Infantatus kam scheinbar als ganz gewöhnliches Ferkel auf die Welt. Doch schnell wurde seinem Betreuer klar, dass das kleine rosa Schweinchen etwas besonderes war. Es verhielt sich anders als seine Artgenossen und unterschied sich deutlich von seinen Geschwistern aus dem selben Wurf. Obwohl mit einem Gemächt ausgestattet, gesellte sich Infantatus lieber zu den weiblich gelesenen Eber:innen statt zu den Säu:innen und sein Betreuer ließ schließlich eine staatlich promovierte Tiertelepathin konsultieren.
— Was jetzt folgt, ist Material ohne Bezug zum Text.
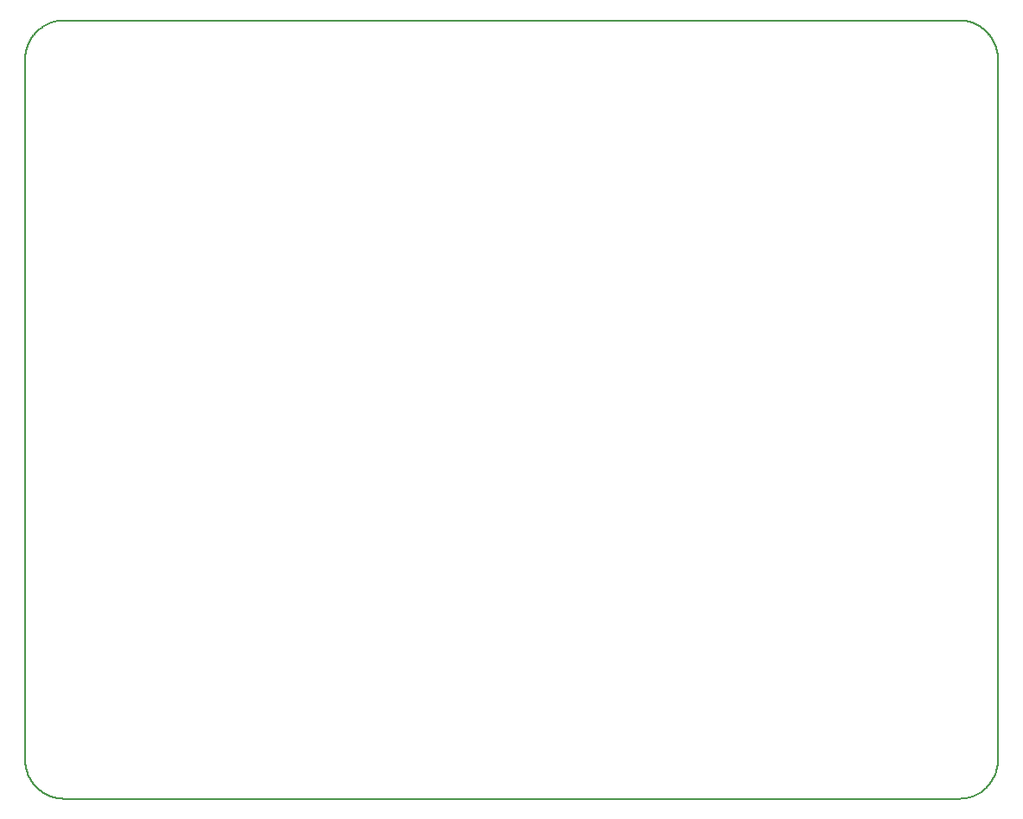
<source format=gbp>
G75*
%MOIN*%
%OFA0B0*%
%FSLAX25Y25*%
%IPPOS*%
%LPD*%
%AMOC8*
5,1,8,0,0,1.08239X$1,22.5*
%
%ADD10C,0.00600*%
D10*
X0032595Y0038933D02*
X0032595Y0308933D01*
X0032599Y0309295D01*
X0032613Y0309658D01*
X0032634Y0310020D01*
X0032665Y0310381D01*
X0032704Y0310741D01*
X0032752Y0311100D01*
X0032809Y0311458D01*
X0032874Y0311815D01*
X0032948Y0312170D01*
X0033031Y0312523D01*
X0033122Y0312874D01*
X0033221Y0313222D01*
X0033329Y0313568D01*
X0033445Y0313912D01*
X0033570Y0314252D01*
X0033702Y0314589D01*
X0033843Y0314923D01*
X0033992Y0315254D01*
X0034149Y0315581D01*
X0034313Y0315904D01*
X0034485Y0316223D01*
X0034665Y0316537D01*
X0034853Y0316848D01*
X0035048Y0317153D01*
X0035250Y0317454D01*
X0035460Y0317750D01*
X0035676Y0318040D01*
X0035900Y0318326D01*
X0036130Y0318606D01*
X0036367Y0318880D01*
X0036611Y0319148D01*
X0036861Y0319411D01*
X0037117Y0319667D01*
X0037380Y0319917D01*
X0037648Y0320161D01*
X0037922Y0320398D01*
X0038202Y0320628D01*
X0038488Y0320852D01*
X0038778Y0321068D01*
X0039074Y0321278D01*
X0039375Y0321480D01*
X0039680Y0321675D01*
X0039991Y0321863D01*
X0040305Y0322043D01*
X0040624Y0322215D01*
X0040947Y0322379D01*
X0041274Y0322536D01*
X0041605Y0322685D01*
X0041939Y0322826D01*
X0042276Y0322958D01*
X0042616Y0323083D01*
X0042960Y0323199D01*
X0043306Y0323307D01*
X0043654Y0323406D01*
X0044005Y0323497D01*
X0044358Y0323580D01*
X0044713Y0323654D01*
X0045070Y0323719D01*
X0045428Y0323776D01*
X0045787Y0323824D01*
X0046147Y0323863D01*
X0046508Y0323894D01*
X0046870Y0323915D01*
X0047233Y0323929D01*
X0047595Y0323933D01*
X0392595Y0323933D01*
X0392957Y0323929D01*
X0393320Y0323915D01*
X0393682Y0323894D01*
X0394043Y0323863D01*
X0394403Y0323824D01*
X0394762Y0323776D01*
X0395120Y0323719D01*
X0395477Y0323654D01*
X0395832Y0323580D01*
X0396185Y0323497D01*
X0396536Y0323406D01*
X0396884Y0323307D01*
X0397230Y0323199D01*
X0397574Y0323083D01*
X0397914Y0322958D01*
X0398251Y0322826D01*
X0398585Y0322685D01*
X0398916Y0322536D01*
X0399243Y0322379D01*
X0399566Y0322215D01*
X0399885Y0322043D01*
X0400199Y0321863D01*
X0400510Y0321675D01*
X0400815Y0321480D01*
X0401116Y0321278D01*
X0401412Y0321068D01*
X0401702Y0320852D01*
X0401988Y0320628D01*
X0402268Y0320398D01*
X0402542Y0320161D01*
X0402810Y0319917D01*
X0403073Y0319667D01*
X0403329Y0319411D01*
X0403579Y0319148D01*
X0403823Y0318880D01*
X0404060Y0318606D01*
X0404290Y0318326D01*
X0404514Y0318040D01*
X0404730Y0317750D01*
X0404940Y0317454D01*
X0405142Y0317153D01*
X0405337Y0316848D01*
X0405525Y0316537D01*
X0405705Y0316223D01*
X0405877Y0315904D01*
X0406041Y0315581D01*
X0406198Y0315254D01*
X0406347Y0314923D01*
X0406488Y0314589D01*
X0406620Y0314252D01*
X0406745Y0313912D01*
X0406861Y0313568D01*
X0406969Y0313222D01*
X0407068Y0312874D01*
X0407159Y0312523D01*
X0407242Y0312170D01*
X0407316Y0311815D01*
X0407381Y0311458D01*
X0407438Y0311100D01*
X0407486Y0310741D01*
X0407525Y0310381D01*
X0407556Y0310020D01*
X0407577Y0309658D01*
X0407591Y0309295D01*
X0407595Y0308933D01*
X0407595Y0038933D01*
X0407591Y0038571D01*
X0407577Y0038208D01*
X0407556Y0037846D01*
X0407525Y0037485D01*
X0407486Y0037125D01*
X0407438Y0036766D01*
X0407381Y0036408D01*
X0407316Y0036051D01*
X0407242Y0035696D01*
X0407159Y0035343D01*
X0407068Y0034992D01*
X0406969Y0034644D01*
X0406861Y0034298D01*
X0406745Y0033954D01*
X0406620Y0033614D01*
X0406488Y0033277D01*
X0406347Y0032943D01*
X0406198Y0032612D01*
X0406041Y0032285D01*
X0405877Y0031962D01*
X0405705Y0031643D01*
X0405525Y0031329D01*
X0405337Y0031018D01*
X0405142Y0030713D01*
X0404940Y0030412D01*
X0404730Y0030116D01*
X0404514Y0029826D01*
X0404290Y0029540D01*
X0404060Y0029260D01*
X0403823Y0028986D01*
X0403579Y0028718D01*
X0403329Y0028455D01*
X0403073Y0028199D01*
X0402810Y0027949D01*
X0402542Y0027705D01*
X0402268Y0027468D01*
X0401988Y0027238D01*
X0401702Y0027014D01*
X0401412Y0026798D01*
X0401116Y0026588D01*
X0400815Y0026386D01*
X0400510Y0026191D01*
X0400199Y0026003D01*
X0399885Y0025823D01*
X0399566Y0025651D01*
X0399243Y0025487D01*
X0398916Y0025330D01*
X0398585Y0025181D01*
X0398251Y0025040D01*
X0397914Y0024908D01*
X0397574Y0024783D01*
X0397230Y0024667D01*
X0396884Y0024559D01*
X0396536Y0024460D01*
X0396185Y0024369D01*
X0395832Y0024286D01*
X0395477Y0024212D01*
X0395120Y0024147D01*
X0394762Y0024090D01*
X0394403Y0024042D01*
X0394043Y0024003D01*
X0393682Y0023972D01*
X0393320Y0023951D01*
X0392957Y0023937D01*
X0392595Y0023933D01*
X0047595Y0023933D01*
X0047233Y0023937D01*
X0046870Y0023951D01*
X0046508Y0023972D01*
X0046147Y0024003D01*
X0045787Y0024042D01*
X0045428Y0024090D01*
X0045070Y0024147D01*
X0044713Y0024212D01*
X0044358Y0024286D01*
X0044005Y0024369D01*
X0043654Y0024460D01*
X0043306Y0024559D01*
X0042960Y0024667D01*
X0042616Y0024783D01*
X0042276Y0024908D01*
X0041939Y0025040D01*
X0041605Y0025181D01*
X0041274Y0025330D01*
X0040947Y0025487D01*
X0040624Y0025651D01*
X0040305Y0025823D01*
X0039991Y0026003D01*
X0039680Y0026191D01*
X0039375Y0026386D01*
X0039074Y0026588D01*
X0038778Y0026798D01*
X0038488Y0027014D01*
X0038202Y0027238D01*
X0037922Y0027468D01*
X0037648Y0027705D01*
X0037380Y0027949D01*
X0037117Y0028199D01*
X0036861Y0028455D01*
X0036611Y0028718D01*
X0036367Y0028986D01*
X0036130Y0029260D01*
X0035900Y0029540D01*
X0035676Y0029826D01*
X0035460Y0030116D01*
X0035250Y0030412D01*
X0035048Y0030713D01*
X0034853Y0031018D01*
X0034665Y0031329D01*
X0034485Y0031643D01*
X0034313Y0031962D01*
X0034149Y0032285D01*
X0033992Y0032612D01*
X0033843Y0032943D01*
X0033702Y0033277D01*
X0033570Y0033614D01*
X0033445Y0033954D01*
X0033329Y0034298D01*
X0033221Y0034644D01*
X0033122Y0034992D01*
X0033031Y0035343D01*
X0032948Y0035696D01*
X0032874Y0036051D01*
X0032809Y0036408D01*
X0032752Y0036766D01*
X0032704Y0037125D01*
X0032665Y0037485D01*
X0032634Y0037846D01*
X0032613Y0038208D01*
X0032599Y0038571D01*
X0032595Y0038933D01*
M02*

</source>
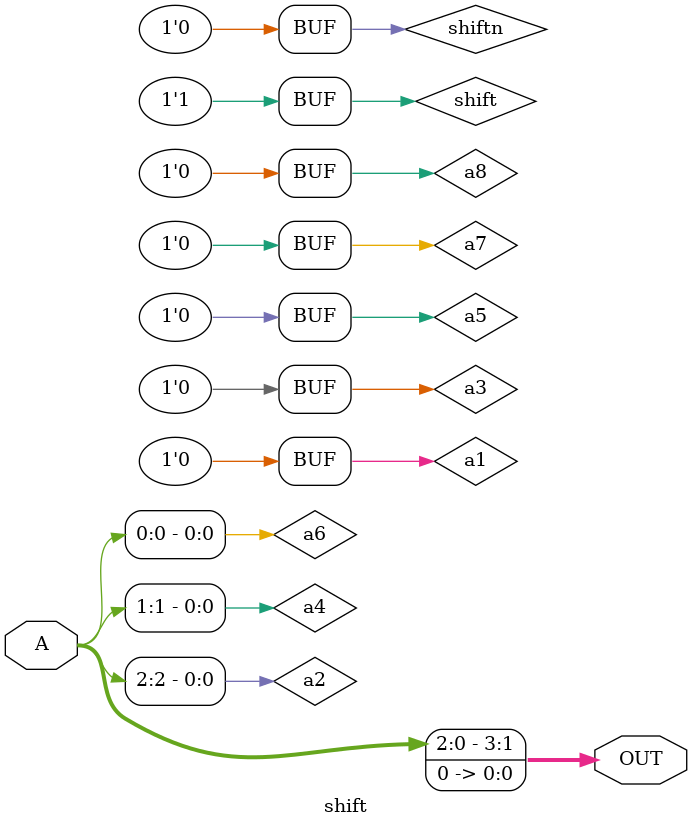
<source format=v>
module shift(A,OUT);

input [3:0] A;
output [3:0] OUT;

wire shift;
wire shiftn;
assign shift=1'b1;
not(shiftn,shift);

wire a1,a2,a3,a4,a5,a6,a7,a8;


and(a1,shiftn,A[3]);
and(a2,shift,A[2]);

and(a3,shiftn,A[2]);
and(a4,shift,A[1]);

and(a5,shiftn,A[1]);
and(a6,shift,A[0]);

and(a7,shiftn,A[0]);
and(a8,1'b0,shift);

or(OUT[3],a1,a2);
or(OUT[2],a3,a4);
or(OUT[1],a5,a6);
or(OUT[0],a7,a8);

endmodule
</source>
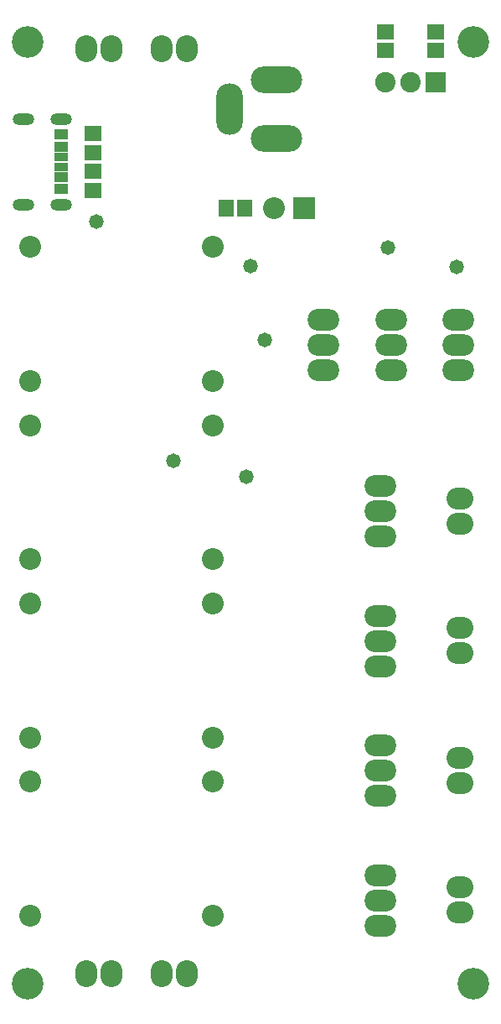
<source format=gbr>
G04*
G04 #@! TF.GenerationSoftware,Altium Limited,Altium Designer,24.2.2 (26)*
G04*
G04 Layer_Color=8388736*
%FSLAX44Y44*%
%MOMM*%
G71*
G04*
G04 #@! TF.SameCoordinates,BA5435D1-E33E-4BF3-B594-492C3B3FECF4*
G04*
G04*
G04 #@! TF.FilePolarity,Negative*
G04*
G01*
G75*
%ADD21R,1.3532X1.1032*%
%ADD22R,1.3532X1.0032*%
%ADD23R,1.3532X0.9032*%
%ADD24R,1.7032X1.5032*%
%ADD25R,1.5032X1.7032*%
%ADD26C,2.0632*%
%ADD27R,2.0632X2.0632*%
%ADD28O,2.2032X1.2032*%
%ADD29O,3.2032X2.2032*%
%ADD30O,5.2032X2.7032*%
%ADD31O,2.7032X5.2032*%
%ADD32O,2.2032X2.7032*%
%ADD33C,2.2032*%
%ADD34R,2.2032X2.2032*%
%ADD35O,2.7032X2.2032*%
%ADD36C,1.4732*%
%ADD37C,3.2032*%
D21*
X58379Y826500D02*
D03*
Y881500D02*
D03*
D22*
Y838800D02*
D03*
Y869200D02*
D03*
D23*
Y859000D02*
D03*
Y849000D02*
D03*
D24*
X91000Y863500D02*
D03*
Y882500D02*
D03*
Y844500D02*
D03*
Y825500D02*
D03*
X386000Y985500D02*
D03*
Y966500D02*
D03*
X437000Y985500D02*
D03*
Y966500D02*
D03*
D25*
X225500Y807000D02*
D03*
X244500D02*
D03*
D26*
X386200Y934000D02*
D03*
X411600D02*
D03*
D27*
X437000D02*
D03*
D28*
X20329Y810800D02*
D03*
Y897200D02*
D03*
X58329Y810800D02*
D03*
Y897200D02*
D03*
D29*
X392000Y694800D02*
D03*
Y669400D02*
D03*
Y644000D02*
D03*
X381000Y475932D02*
D03*
Y501332D02*
D03*
Y526732D02*
D03*
X460000Y694800D02*
D03*
Y669400D02*
D03*
Y644000D02*
D03*
X324000Y694800D02*
D03*
Y669400D02*
D03*
Y644000D02*
D03*
X381000Y83412D02*
D03*
Y108812D02*
D03*
Y134212D02*
D03*
Y214252D02*
D03*
Y239652D02*
D03*
Y265052D02*
D03*
Y345092D02*
D03*
Y370492D02*
D03*
Y395892D02*
D03*
D30*
X276000Y877449D02*
D03*
Y937000D02*
D03*
D31*
X229100Y907039D02*
D03*
D32*
X160600Y968000D02*
D03*
X186000D02*
D03*
X109444Y35000D02*
D03*
X84044D02*
D03*
X186000D02*
D03*
X160600D02*
D03*
X84044Y968000D02*
D03*
X109444D02*
D03*
D33*
X27000Y93642D02*
D03*
Y228641D02*
D03*
X212000D02*
D03*
Y93642D02*
D03*
Y273428D02*
D03*
Y408428D02*
D03*
X27000D02*
D03*
Y273428D02*
D03*
X212000Y453214D02*
D03*
Y588214D02*
D03*
X27000D02*
D03*
Y453214D02*
D03*
X274000Y807000D02*
D03*
X212000Y632999D02*
D03*
Y768000D02*
D03*
X27000D02*
D03*
Y632999D02*
D03*
D34*
X304000Y807000D02*
D03*
D35*
X461500Y252920D02*
D03*
Y227520D02*
D03*
Y383760D02*
D03*
Y358360D02*
D03*
Y489200D02*
D03*
Y514600D02*
D03*
Y96680D02*
D03*
Y122080D02*
D03*
D36*
X172314Y552314D02*
D03*
X246000Y536000D02*
D03*
X264483Y674678D02*
D03*
X250000Y749000D02*
D03*
X458272Y748350D02*
D03*
X389000Y767152D02*
D03*
X94000Y794000D02*
D03*
D37*
X25000Y25000D02*
D03*
X475000Y975000D02*
D03*
X25000D02*
D03*
X475000Y25000D02*
D03*
M02*

</source>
Die Expert:in fand heraus, dass sich Infantatus im falschen Körper empfand und lieber kein ausgewachsener Eber, sondern eine Säu:in werden wollte. Vor der geschlechtsangleichenden Operation fand eine erfolgreiche Hormonbehandlung statt und alle glaubten, Infantatus würde nun endlich glücklich sein und ein erfülltes Leben als Transschwein führen können. Zunächst sah es auch tatsächlich danach aus. Doch nachdem Infantatus in den Stall der Rosa Zirkuspartei wechselte, erkannte ihre neue Pfleger:in, dass immer noch etwas nicht mit ihr stimmte. Infantatus fühlte sich nicht nur als dem weiblichen Geschlechts zugehörig, sondern auch der menschlichen Spezies.
Die Medizin ist aber noch nicht so weit, speziesangleichende Operationen und entsprechende Gentherapien anbieten zu können, dennoch musste eine Lösung her. Infantatus wurde in die Tierkommunikationologie überwiesen, wo man ein Gutachten erstellte, dass in diesem Fall das Selbstbestimmungsrecht für Menschen greife, weil sich Infantatus nicht als Transschwein, sondern Mensch empfinde. Ein von Tiertelepathen übersetzter Sprechakt genüge schließlich, um den Wechsel der Zuständigkeit vom Veterinär- zum Standesamt zu übertragen und somit auch den Personenstand zu ändern. Infantatus ist somit als Mensch anzusehen, aktuell mit der Anrede „Frau“ und dem Pronomen „sie“.
Inzwischen hat das Bündnis „Wahre Selbstbestimmung“ (BWS) den Fall entdeckt und tritt mit Infantatus als Kanzlerkandidat zu den Bundestagswahlen an. Wir fragen Rechtsexperten, ob ein Schwein Kanzler werden kann. Die Antwort lautet „im Prinzip NEIN!“. Da Infantatus aber ein Mensch sei, eben doch.